- What needs to be done:
Look through the listing below, and wherever a line has the string "second", pull it out.

··· Data

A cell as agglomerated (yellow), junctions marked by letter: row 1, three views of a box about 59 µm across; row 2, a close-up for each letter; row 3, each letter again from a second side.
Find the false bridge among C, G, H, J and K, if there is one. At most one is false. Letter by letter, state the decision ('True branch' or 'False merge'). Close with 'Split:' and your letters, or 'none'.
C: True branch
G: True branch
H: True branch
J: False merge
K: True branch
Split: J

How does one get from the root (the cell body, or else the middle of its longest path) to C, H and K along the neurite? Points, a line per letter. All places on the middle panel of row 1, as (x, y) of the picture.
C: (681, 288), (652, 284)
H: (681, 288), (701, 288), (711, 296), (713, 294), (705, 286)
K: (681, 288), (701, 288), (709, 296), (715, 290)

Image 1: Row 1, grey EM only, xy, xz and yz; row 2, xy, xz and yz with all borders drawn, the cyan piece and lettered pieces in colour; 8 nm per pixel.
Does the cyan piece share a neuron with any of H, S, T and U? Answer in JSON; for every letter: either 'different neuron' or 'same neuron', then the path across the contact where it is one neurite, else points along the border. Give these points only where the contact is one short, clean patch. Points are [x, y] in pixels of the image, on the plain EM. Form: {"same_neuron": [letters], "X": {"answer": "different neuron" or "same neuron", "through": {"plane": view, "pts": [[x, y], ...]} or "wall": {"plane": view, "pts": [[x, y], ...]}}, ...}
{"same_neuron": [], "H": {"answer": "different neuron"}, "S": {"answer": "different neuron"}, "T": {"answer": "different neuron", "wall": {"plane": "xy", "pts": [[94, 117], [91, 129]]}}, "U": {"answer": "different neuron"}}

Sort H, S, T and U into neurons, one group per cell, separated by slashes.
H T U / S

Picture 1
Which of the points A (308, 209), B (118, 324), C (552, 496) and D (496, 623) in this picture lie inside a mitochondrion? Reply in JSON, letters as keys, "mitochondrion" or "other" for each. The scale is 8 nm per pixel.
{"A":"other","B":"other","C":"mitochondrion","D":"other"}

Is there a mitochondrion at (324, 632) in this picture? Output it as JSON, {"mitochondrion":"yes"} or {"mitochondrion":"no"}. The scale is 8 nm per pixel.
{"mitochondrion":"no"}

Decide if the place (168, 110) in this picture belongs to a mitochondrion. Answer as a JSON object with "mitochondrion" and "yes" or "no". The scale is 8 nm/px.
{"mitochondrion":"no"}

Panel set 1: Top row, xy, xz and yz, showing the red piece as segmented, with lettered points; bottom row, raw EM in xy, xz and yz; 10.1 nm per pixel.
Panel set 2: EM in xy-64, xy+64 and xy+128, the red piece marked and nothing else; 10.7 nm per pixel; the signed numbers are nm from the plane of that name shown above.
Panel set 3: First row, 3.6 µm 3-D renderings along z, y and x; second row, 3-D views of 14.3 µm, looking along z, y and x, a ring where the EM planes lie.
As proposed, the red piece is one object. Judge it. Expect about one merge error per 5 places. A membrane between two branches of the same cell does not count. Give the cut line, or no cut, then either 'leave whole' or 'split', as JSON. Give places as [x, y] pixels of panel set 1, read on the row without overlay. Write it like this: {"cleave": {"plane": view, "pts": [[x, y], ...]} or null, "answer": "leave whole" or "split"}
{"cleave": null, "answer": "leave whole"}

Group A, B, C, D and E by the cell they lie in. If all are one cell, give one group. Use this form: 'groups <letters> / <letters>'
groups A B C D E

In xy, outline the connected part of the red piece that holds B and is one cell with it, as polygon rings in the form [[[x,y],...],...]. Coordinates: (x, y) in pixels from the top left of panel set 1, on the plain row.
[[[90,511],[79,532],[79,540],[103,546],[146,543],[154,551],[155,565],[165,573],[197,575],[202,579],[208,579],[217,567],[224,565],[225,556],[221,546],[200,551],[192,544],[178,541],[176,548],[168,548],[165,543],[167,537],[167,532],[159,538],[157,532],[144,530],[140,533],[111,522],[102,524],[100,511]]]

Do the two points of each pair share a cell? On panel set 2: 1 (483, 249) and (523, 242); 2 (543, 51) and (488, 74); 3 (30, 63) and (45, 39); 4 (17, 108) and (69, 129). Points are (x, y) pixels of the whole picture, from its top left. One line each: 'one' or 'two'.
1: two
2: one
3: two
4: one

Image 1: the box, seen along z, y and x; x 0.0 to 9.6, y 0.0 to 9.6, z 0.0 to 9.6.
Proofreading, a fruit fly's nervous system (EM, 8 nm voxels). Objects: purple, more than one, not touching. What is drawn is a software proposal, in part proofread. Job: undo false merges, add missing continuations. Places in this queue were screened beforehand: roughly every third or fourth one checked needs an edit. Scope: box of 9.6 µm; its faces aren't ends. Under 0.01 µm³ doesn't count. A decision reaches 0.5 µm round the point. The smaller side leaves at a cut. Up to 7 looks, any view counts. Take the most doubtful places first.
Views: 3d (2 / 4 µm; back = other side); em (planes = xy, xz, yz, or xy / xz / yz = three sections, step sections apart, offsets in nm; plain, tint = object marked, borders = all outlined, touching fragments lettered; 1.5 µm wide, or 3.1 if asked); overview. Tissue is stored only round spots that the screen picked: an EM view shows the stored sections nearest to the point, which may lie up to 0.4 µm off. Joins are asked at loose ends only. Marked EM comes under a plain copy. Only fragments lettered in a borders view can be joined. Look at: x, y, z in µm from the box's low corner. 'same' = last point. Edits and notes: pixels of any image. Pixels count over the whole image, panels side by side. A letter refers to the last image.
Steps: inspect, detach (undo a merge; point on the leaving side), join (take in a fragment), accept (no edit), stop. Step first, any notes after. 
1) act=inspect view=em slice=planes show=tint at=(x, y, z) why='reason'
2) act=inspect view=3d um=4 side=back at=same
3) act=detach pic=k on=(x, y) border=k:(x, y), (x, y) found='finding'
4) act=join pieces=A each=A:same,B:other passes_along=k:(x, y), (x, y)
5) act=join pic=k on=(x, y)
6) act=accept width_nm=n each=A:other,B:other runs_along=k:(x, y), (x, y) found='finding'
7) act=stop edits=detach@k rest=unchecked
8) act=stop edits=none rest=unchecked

······

- Problem solution:
A cell as agglomerated (yellow), junctions marked by letter: row 1, three views of a box about 59 µm across; row 2, a close-up for each letter; row 3, each letter again from a second side.
Panel set 3: First row, 3.6 µm 3-D renderings along z, y and x; second row, 3-D views of 14.3 µm, looking along z, y and x, a ring where the EM planes lie.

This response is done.